## Supplied passage:
• • • • • • •

Comments PR-mmi-arch-20120814

Sebastian,

Thank you for your detailed and careful comments.  You make a number of
good points, but it is unfortunately too late to make substantial
changes to the specification unless serious difficulties are found with
its implementability  or with the interoperability of implementations of
it.  We will fix the broken link to the Galaxy specification,

but more substantial editorial changes are not possible. 

 

To address a few of your comments in more detail, we would  first
observe that a specification is different from a  tutorial, and that
many W3C specifications have even less of an overview than ours does.
Thus even though you are correct that a more thorough introduction might
help the reader, such detail is not expected in a W3C specification.   

 

On the issue of the nature of life cycle events, we have deliberately
made their definition quite generic.  Since these events are sent as
individual messages, we do in some sense assume that modality components
are 'discrete' - or, more precisely - that their output can be
discretized.   For example, a continuous gesture interface could be used
within our framework if its output could be mapped to a series of life
cycle events or a streamed output  where small pieces of streams or
files are requested  and spliced together by Modality Components in an
interaction cycle coordinated with the life cycle events.

 

On the issue of the MVC paradigm, we refer to is as 'recent' because  it
has attracted a lot of attention in the context of web interface design.

• • • • • • •

## Listed entries:
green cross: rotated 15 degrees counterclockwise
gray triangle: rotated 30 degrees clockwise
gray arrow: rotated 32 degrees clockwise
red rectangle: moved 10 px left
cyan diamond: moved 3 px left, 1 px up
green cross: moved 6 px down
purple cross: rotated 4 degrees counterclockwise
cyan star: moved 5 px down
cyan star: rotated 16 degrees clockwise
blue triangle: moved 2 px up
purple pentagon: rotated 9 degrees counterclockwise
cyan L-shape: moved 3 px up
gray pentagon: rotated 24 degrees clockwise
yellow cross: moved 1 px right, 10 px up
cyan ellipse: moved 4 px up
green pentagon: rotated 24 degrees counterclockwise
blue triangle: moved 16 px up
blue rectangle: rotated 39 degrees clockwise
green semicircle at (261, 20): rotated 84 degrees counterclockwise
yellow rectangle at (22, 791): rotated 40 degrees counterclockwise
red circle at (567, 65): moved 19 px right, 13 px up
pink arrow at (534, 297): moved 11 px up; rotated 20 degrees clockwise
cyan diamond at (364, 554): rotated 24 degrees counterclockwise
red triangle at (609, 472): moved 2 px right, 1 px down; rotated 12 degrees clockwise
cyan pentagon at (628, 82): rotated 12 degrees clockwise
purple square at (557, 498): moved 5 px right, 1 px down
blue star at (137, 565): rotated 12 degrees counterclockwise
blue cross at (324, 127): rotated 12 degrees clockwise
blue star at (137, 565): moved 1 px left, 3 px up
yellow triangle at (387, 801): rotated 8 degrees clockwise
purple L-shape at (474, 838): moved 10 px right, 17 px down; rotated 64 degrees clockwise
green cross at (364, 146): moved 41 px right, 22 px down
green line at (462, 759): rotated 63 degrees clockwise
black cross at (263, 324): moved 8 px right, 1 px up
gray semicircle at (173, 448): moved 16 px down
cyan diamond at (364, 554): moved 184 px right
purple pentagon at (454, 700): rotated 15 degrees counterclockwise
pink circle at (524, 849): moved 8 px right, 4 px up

• • • • • • •

## Exercise instructions:
(A) Repeat the portion of the MMI architecture reply starting with "To address a" and going on through "a W3C specification.".
(B) For each statement, say whether it agrees with the MMI architecture reply: (i) the broken link to the Galaxy specification will be fixed; (ii) a thorough introduction is expected in a W3C specification; (iii) life cycle events were given a narrow, specific definition. Back each answer with the deciding words from the reply.
(C) Please go on with the MMI architecture reply from where it stops.

## The replies:
(A)
To address a few of your comments in more detail, we would  first
observe that a specification is different from a  tutorial, and that
many W3C specifications have even less of an overview than ours does.
Thus even though you are correct that a more thorough introduction might
help the reader, such detail is not expected in a W3C specification.

(B)
(i) Yes: "We will fix the broken link to the Galaxy specification"
(ii) No: "such detail is not expected in a W3C specification."
(iii) No: "we have deliberately made their definition quite generic."

(C)
We also think that our architecture would seem much closer to MVC if we
separated out the data model  (in our current definition 'M' and 'C' get
merged into the Interaction Manager.)   

 

On the choice of 'context' rather than 'session', we chose the former
term after a fair amount of discussion because it seemed fairly neutral
in a web context, while  'session' has a lot of pre-existing
associations.  Moreover, the context of interaction handled by the
Interaction Manager is different from the multimodal "session" as
defined in the  MMI Framework. The MMI Architecture recommendation
inherits from the MMI Runtime Framework a multimodal "session" that can
be joined by users and transferred between modalities. In contrast, the
notion of interaction context is placed at a different level of
abstraction than this multimodal "session" proposed by the MMI Framework
which concerns the environmental, state and system data.

 

Finally on the choice of HTTP as an example protocol, we do not mean to
imply that it is better suited than other protocols.  A lot of our work
is driven by the interests of individual working group members.  In this
case, one member of the group had built a prototype system using HTTP,
so he wrote it up and we included it in the specification.  

 

Thank you again for your time and close reading of the specification.
If we do not hear from you within a week, we will assume that you find
our explanations satisfactory.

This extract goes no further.